Planning Your Next Litter?
How do you insure that your bitch is bred at the right time to produce a litter? The old time method was to breed somewhere between the tenth and thirteenth day of her heat cycle. Or, when the vaginal discharge changes from red to amber, wait four days and breed her. This works for some, but is not by any means a sure bet for getting your bitch in whelp. Some simply breed the bitch on first acceptance and repeat, preferably four days later.
Determining the best time to breed
Hormone assays (progesterone tests) can be used when it is important to pinpoint the exact time of ovulation, such as when breeding with cooled or frozen semen, or when only one mating is possible. Progesterone testing is done by commercial laboratories, and any veterinarian can order the test and have results back the next morning. A series of daily tests may be required in some situations. However, these tests are expensive and not necessary in most situations.
A less expensive and highly accurate method used by many breeders is vaginal cytology. Smears taken from the lining of the vagina indicate the rise and fall of estrogen levels. The cells exfoliated from the surface of the vagina, when examined under a microscope, can be used to determine whether the heat cycle is normal, diagnose infection, prove or disprove a misalliance, or help determine the proper breeding time. Breeders can learn to do this at home (with the help of a book like Phyllis A. Holst, DVM’s “Canine Reproduction”) or it can be done by a veterinarian who specializes in reproduction. The smears cannot pinpoint the actual time of ovulation, but the bitch must be bred during the interval when the cells on the smear are completely cornified. If the stud is not in heavy demand, three breedings two or three days apart during this period should be nearly fool-proof.
Do not worry that the bitch will conceive puppies of different ages if breedings are spaced several days apart. The time of ovulation, with fertilization occurring three days later, determines the exact time of conception. Sperm deposited before the time of conception will survive in the vagina and be available when the ova mature and are ready to be fertilized.
Mating With More Than One Male
What if a bitch is accidentally mated to more than one male any time before the time of conception (maturing of the ova)? Just because a bitch was bred to the desired stud dog does not mean she is no longer in jeopardy of becoming pregnant by another unwanted dog. The sperm from both (or all) matings will live in the vagina for a number of days until conception occurs. Random chance determines which sperm fertilizes each ovum. Thus, the resulting litter could be sired by more than one male. However, it is not possible for an individual puppy to have more than one sire. Once a sperm penetrates an egg, a reaction of the egg’s outer shell blocks the entrance of any additional sperm after the first. If there is a question as to the parentage of the puppies, a DNA test performed after they are born should solve the problem.
Mismating or Mating with the Wrong Dog
Misalliances or mismatings contribute to the oversupply of unwanted puppies and can adversely affect the health and development of a young bitch. The first thing to do if you suspect a mismating is to determine if the bitch is in estrus and whether her vaginal smear is cornified. This should be done the same day, or within 24 hours at most. If the smear is not cornified, there is no need to worry that a fertile mating took place. If it is cornified, the second thing is to check for the presence of sperm. They can be seen on a wet smear for several hours after a mating.

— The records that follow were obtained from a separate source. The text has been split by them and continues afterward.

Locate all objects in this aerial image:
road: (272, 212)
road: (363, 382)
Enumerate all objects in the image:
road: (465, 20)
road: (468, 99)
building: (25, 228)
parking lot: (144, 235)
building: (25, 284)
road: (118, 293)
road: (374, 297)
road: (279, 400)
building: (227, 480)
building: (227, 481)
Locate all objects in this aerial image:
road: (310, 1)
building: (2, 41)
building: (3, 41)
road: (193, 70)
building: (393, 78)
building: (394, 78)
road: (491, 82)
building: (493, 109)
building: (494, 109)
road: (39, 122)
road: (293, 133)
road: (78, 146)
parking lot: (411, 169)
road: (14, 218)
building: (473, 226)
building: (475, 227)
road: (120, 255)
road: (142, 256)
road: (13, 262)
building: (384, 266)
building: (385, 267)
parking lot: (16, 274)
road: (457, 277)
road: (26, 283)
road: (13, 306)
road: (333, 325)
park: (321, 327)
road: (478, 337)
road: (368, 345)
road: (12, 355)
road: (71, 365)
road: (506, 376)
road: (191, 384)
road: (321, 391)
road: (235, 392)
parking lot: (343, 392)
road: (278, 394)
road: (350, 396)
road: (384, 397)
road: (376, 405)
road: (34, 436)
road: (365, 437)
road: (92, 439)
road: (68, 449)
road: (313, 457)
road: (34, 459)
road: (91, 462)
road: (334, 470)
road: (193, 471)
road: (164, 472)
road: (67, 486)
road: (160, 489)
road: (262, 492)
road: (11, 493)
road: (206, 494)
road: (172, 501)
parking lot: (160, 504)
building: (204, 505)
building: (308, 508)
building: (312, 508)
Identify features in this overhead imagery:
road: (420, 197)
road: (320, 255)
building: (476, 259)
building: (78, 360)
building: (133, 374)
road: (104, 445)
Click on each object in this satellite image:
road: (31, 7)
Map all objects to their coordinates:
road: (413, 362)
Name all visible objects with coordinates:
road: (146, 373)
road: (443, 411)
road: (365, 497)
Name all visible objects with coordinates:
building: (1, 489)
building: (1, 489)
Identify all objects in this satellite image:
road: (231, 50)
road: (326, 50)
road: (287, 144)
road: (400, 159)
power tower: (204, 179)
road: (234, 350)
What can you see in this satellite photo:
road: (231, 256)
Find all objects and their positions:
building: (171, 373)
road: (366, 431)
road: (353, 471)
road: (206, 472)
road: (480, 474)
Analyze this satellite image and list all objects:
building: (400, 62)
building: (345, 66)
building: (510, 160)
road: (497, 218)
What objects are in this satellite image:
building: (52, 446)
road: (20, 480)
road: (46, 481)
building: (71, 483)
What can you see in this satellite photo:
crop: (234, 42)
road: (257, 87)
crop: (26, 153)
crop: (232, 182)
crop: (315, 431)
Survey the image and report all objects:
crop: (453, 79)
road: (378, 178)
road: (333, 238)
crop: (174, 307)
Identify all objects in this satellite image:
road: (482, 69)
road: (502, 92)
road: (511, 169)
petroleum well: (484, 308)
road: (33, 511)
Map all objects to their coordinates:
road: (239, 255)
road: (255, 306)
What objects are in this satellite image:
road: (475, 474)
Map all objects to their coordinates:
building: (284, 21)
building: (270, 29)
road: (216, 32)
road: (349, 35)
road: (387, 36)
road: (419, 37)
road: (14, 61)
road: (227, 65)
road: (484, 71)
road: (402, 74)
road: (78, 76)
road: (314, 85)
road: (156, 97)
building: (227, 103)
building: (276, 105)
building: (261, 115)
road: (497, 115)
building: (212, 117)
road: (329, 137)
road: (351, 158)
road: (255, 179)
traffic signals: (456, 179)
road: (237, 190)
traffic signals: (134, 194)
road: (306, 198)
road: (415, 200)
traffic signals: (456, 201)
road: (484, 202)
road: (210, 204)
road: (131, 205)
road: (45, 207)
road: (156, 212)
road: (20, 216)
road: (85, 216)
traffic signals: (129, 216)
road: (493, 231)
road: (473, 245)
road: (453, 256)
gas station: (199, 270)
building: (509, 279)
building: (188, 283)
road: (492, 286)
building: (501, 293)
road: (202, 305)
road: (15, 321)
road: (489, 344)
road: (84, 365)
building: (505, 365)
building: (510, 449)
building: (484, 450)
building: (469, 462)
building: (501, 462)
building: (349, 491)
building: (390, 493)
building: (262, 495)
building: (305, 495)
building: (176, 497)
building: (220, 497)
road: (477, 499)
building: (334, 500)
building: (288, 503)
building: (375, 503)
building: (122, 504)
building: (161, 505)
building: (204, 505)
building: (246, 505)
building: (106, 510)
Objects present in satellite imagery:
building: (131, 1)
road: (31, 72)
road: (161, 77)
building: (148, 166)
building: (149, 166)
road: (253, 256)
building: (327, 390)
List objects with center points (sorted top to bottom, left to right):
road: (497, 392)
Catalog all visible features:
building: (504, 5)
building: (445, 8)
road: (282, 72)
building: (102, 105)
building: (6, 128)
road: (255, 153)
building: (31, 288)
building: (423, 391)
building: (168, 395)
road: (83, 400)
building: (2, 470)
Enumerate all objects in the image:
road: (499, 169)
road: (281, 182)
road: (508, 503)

The best solution to a misalliance of a pet bitch is to have her spayed. Ovariohysterectomy during pregnancy does not pose a significant risk to the bitch unless it is done very close to term and will prevent not only the unwanted litter but any chance of it happening again in the future.
If a purebred breeding animal is accidentally mated with a neighborhood dog or an undesirable male, a variety of hormones can be used to terminate the pregnancy. Prostaglandin F2alpha (PGF, Lutalyse(R), dinoprost tromethamine) is an effective treatment for termination of pregnancy in bitches. Properly administered, it is also safe and does not appear to have adverse effects on future reproductive performance of the bitch. According to Colorado State University, two other new drugs have shown promise as safe methods of terminating an unwanted pregnancy in dogs. Epostane inhibits steroid hormone synthesis by inhibiting the enzyme that converts pregnenolone to progesterone. It has been shown to terminate pregnancy in dogs after a 7-day treatment, and it appears to have this effect throughout gestation. Adverse side effects in dogs have not been been reported. Mifepristone (RU486) acts as a progesterone antagonist. Small clinical trials have demonstrated that this drug is very effective in terminating canine pregnancy after 25-30 days of gestation without apparent adverse effects.
Estrogens, however, are not recommended for use in terminating pregnancy in a bitch that you later want to use for breeding. Studies indicate there is a high risk of inducing uterine disease such as pyometra and some risk of causing a lethal aplastic anemia with these drugs.
There’s a lot more information on timing matings and other reproductive issues with dogs in Dr. Phyllis A. Holst’s book Canine Reproduction: The Breeder’s Guide. Holst is a veterinarian, researcher, and breeder and this is one of the most thorough and accurate books available for dog breeders.